New York:Reaction was mixed to the news that Tiger Woods was selected on Wednesday as Athlete of the Decade by US Sports editors, a result that reflects 10 years of triumphs on the golf course rather than three weeks of headlines about a shocking sex scandal.
Just like so many of his 64 victories worldwide and 12 majors dating back to 2000, it wasn't much of a contest.
Woods received 56 of the 142 votes cast by AP member editors. More than half of the ballots were returned after his November 27 car accident which set off the sensational tales of infidelity that have tarnished Woods' image.
Few other athletes have changed their sport quite like Tiger Woods.
His influence has been so powerful that TV ratings spiked whenever he played, even more when he has been in contention.

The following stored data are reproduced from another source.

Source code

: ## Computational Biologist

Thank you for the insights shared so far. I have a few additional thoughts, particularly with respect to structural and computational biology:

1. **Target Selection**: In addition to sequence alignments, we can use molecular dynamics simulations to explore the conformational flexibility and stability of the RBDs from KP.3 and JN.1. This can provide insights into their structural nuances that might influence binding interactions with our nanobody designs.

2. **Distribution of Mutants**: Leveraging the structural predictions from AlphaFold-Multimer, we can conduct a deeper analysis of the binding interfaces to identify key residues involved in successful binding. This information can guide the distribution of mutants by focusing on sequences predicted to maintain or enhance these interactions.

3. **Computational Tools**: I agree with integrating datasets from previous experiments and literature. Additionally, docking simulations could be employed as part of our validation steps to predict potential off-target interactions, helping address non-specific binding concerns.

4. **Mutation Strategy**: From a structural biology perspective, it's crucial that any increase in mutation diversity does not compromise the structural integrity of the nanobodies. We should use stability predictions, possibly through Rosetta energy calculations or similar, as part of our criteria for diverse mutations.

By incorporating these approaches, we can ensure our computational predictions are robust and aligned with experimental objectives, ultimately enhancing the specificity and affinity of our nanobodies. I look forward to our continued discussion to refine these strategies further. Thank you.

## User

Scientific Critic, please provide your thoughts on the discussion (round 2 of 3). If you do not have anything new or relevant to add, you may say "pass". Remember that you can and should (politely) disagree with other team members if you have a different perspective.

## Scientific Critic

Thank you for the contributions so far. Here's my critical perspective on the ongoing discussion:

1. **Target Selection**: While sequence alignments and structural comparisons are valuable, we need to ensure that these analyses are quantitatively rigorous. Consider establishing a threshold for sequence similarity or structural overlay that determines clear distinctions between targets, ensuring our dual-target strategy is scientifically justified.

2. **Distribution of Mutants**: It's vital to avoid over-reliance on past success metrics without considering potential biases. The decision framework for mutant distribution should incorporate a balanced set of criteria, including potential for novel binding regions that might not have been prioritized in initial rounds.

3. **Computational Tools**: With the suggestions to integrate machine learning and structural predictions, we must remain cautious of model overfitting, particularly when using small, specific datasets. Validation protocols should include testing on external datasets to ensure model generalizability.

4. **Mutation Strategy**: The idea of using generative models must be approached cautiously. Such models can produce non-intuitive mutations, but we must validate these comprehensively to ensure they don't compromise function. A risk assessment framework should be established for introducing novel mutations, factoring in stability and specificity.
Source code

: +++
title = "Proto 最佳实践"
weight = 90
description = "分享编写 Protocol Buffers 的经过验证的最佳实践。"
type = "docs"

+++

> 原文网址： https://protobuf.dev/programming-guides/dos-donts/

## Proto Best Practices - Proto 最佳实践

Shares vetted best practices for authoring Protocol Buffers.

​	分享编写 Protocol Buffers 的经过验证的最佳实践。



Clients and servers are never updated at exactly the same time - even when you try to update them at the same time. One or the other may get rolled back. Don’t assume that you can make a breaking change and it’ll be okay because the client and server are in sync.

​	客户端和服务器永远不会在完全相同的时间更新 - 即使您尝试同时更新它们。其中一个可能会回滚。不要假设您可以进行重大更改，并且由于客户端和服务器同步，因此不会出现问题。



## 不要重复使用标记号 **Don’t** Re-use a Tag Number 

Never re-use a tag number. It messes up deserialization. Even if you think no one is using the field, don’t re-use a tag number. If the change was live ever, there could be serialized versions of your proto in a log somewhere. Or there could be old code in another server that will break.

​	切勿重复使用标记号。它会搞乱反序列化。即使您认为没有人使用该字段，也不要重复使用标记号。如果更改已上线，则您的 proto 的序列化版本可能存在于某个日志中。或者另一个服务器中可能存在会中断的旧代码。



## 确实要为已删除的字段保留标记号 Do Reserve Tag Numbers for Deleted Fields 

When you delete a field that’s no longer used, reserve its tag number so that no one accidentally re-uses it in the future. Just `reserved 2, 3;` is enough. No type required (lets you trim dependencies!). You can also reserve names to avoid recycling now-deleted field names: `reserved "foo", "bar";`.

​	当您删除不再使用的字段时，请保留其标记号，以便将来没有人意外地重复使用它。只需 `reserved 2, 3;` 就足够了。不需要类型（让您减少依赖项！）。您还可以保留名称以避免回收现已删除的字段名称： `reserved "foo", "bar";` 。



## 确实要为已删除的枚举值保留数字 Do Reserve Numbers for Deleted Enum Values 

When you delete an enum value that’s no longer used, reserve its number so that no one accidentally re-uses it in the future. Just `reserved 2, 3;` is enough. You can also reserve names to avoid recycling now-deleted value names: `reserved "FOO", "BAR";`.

Prize money has quadrupled since he joined the PGA Tour because of his broad appeal.
A new image emerged quickly in the days following his middle-of-the-night accident, when he ran his SUV (sports utility vehicle) over a fire hydrant and into a tree. He became the butt of late-night TV jokes, eventually confessed that he "let my family down" with "transgressions" and lost a major sponsorship from Accenture. Even so, AP members found his work on the golf course over the last 10 years without much of a blemish.
Woods took an early lead in balloting, and continued to receive roughly the same percentage of votes throughout the process.
But some hearing the news for the first time in New York's Times Square questioned the AP member editors' choice.
"For what he did, I don't think he deserved that. At all," said New Yorker Taneka Barron.
"Probably before Thanksgiving Day, I would have said 'yes,' (he deserves the distinction). Now, as a woman, I would say 'no', not because of his athletic ability, but what he's done in his personal life," Sara Wolven said.
Others, however, were more sympathetic to the golf phenomenon, insisting personal crises have nothing to do with his incredible athletic abilities.
"Tiger Woods does deserve it," said New Yorker Alex Kimel. "When he gets on the field he performs. So anything happens besides that, that's outside of the business, just like steroids and everything else."
Veronica Quinones echoed those sentiments.
"You can't deny what he has accomplished for minorities as well as everyone else... He made a mistake. President Clinton did it, got away with it," she said.
Some did not think a golfer was a worthy recipient of the prize but don't tell that to those hitting golf balls outside Dallas, Texas.
They believe the AP member editors made the perfect choice.
"I think it's an appropriate choice," said golf enthusiast Ricky Diaz. "I really think he's dominated his sport, you know, there's not very many people that can do what he has done. So I think it's the right choice."
Other notable athletes of the decade... Lance Armstrong, a cancer survivor who won the Tour de France six times this decade, finished second with 33 votes.
He was followed by Roger Federer, who won more Grand Slam singles titles than any other man, with 25 votes.
Record-setting Olympic swimmer Michael Phelps came in fourth with 13 votes, followed by New England quarterback Tom Brady with 6.
Woods, who has not been seen since the accident and has issued only three statements on his Web site, was not made available to comment about the award.